What could lead to such a dramatic u-turn? Not just some well-placed leads or a momentary whim. This article is the forerunner of large things to come.

Indian Prime Minister Manmohan Singh is visiting Bangladesh next month. The questions has been asked: why does he need to come to Bangladesh all of a sudden? Part of the answer may be that we are in one of those rare moments when an Indian Prime Minister needs his Bangladeshi counterpart’s help, and not the other way round.

2010 was a magical year for India, and for Singh. India set a record of sorts by hosting the heads of state of all five permanent members of the United Nations Security Council, BJP continued its in-fighting and slide to irrelevance, and there were no clear challenges on the horizon. 2011 has seen a dramatic reversal of events. The 2G spectrum has seen the former telecom minister sent to jail. He has, in turn, implicated both Singh and Home Minister Chidambaram in the conspiracy. This scandal, its inept handling by the PMO, and the subsequent demands that the PMO be kept out of the ambit of the Lokpal bill, has irreversibly stained Singh’s image as a clean politician. The Supreme Court has finally instructed the police to inquire into vote-buying allegations regarding the no-confidence motion brought after the nuclear deal with the US. All of these present potent challenges to the government.

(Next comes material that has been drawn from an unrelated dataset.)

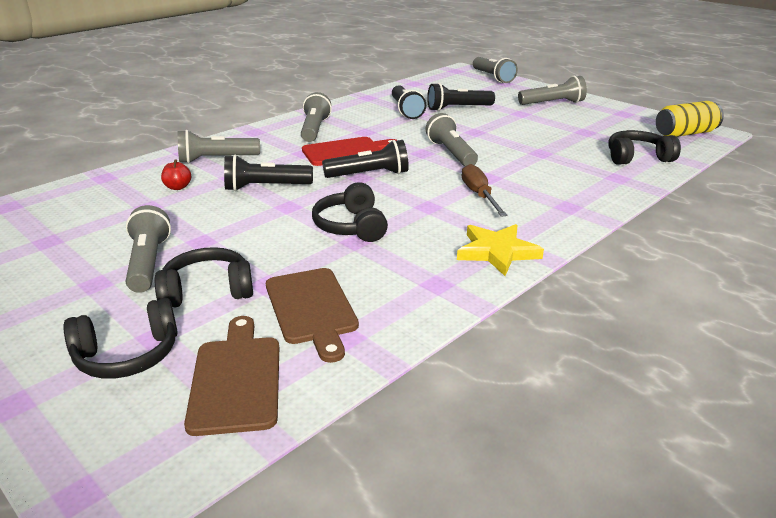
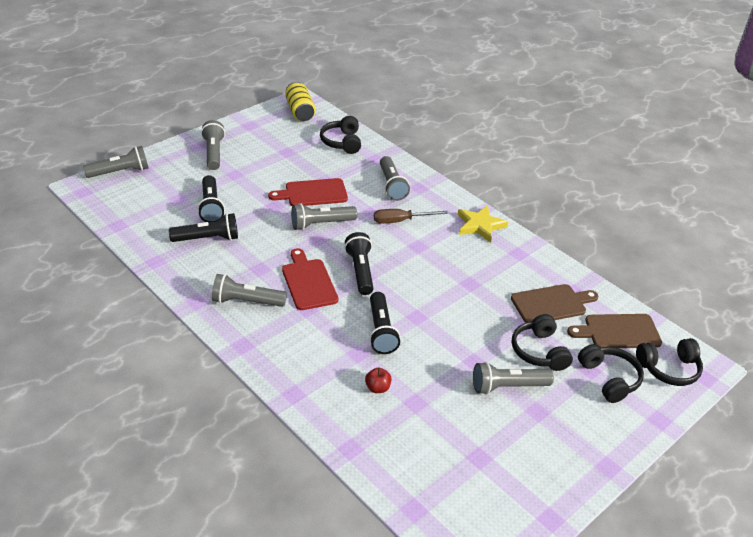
camera: 90 degrees left, 10 degrees up
grey flashlight [178,130,260,164] -> grey flashlight moved to [380,156,410,201]
black headphones [312,182,388,242] -> black headphones moved to [636,338,703,386]
none -> red cutting board [268,178,348,206]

Singh has also been weakened by a coterie of senior ministers who have been leading the charge to bring Rahul Gandhi to the forefront. While the young Gandhi has been an abject failure in his mission of reviving his party in the Hindu heartland of Uttar Pradesh, Madhya Pradesh, and Bihar, the full scope of the perils facing his party and his leadership will only be apparent when (not if) Congress loses the next election. However, Congress is now a reflexively dynastic party, and Singh has proved to be ineffective in keeping his council of ministers under control and prevent factionalism by those using Rahul’s name.

In this circumstance, Singh’s upcoming trip to Bangladesh represents the equivalent of the Indian cricket team making a tour of Holland. The Bangladeshi government will be fawning and servile, all demands will be met, photo opportunities will abound, and Singh can bask in the glow of taming a country where one in four individualis an ISI stooge.

It is hard to escape the conclusion that this article in the Economist is an effort by the anti-Singh faction in the UPA government to pre-emptively tarnish any of the gains that may accrue to him from the Bangladesh visit and further solidify his status as lame-duck prime minister. If we hypothetically assume for a second that bags of cash did change hands prior to the 2008 election, the receiver, Sheikh Hasina, would probably not divulge too many details. But the person giving the cash could. Coincidentally, in the absence of Sonia Gandhi for her mystery surgery, the four-person team which is in charge has not included Pranab Mukherjee, the senior-most Congress minister in the cabinet. It has included A. K. Anthony, the second-most senior Congress minister.

India has never handled dynastic transitions particularly well. The upcoming one promises to have enough drama to rival Mughal-e-Azam. But unlike past instances, Bengal will hopefully be spared direct involvement this time around. However, collateral damage, as evinced by the Economist article, may be unavoidable.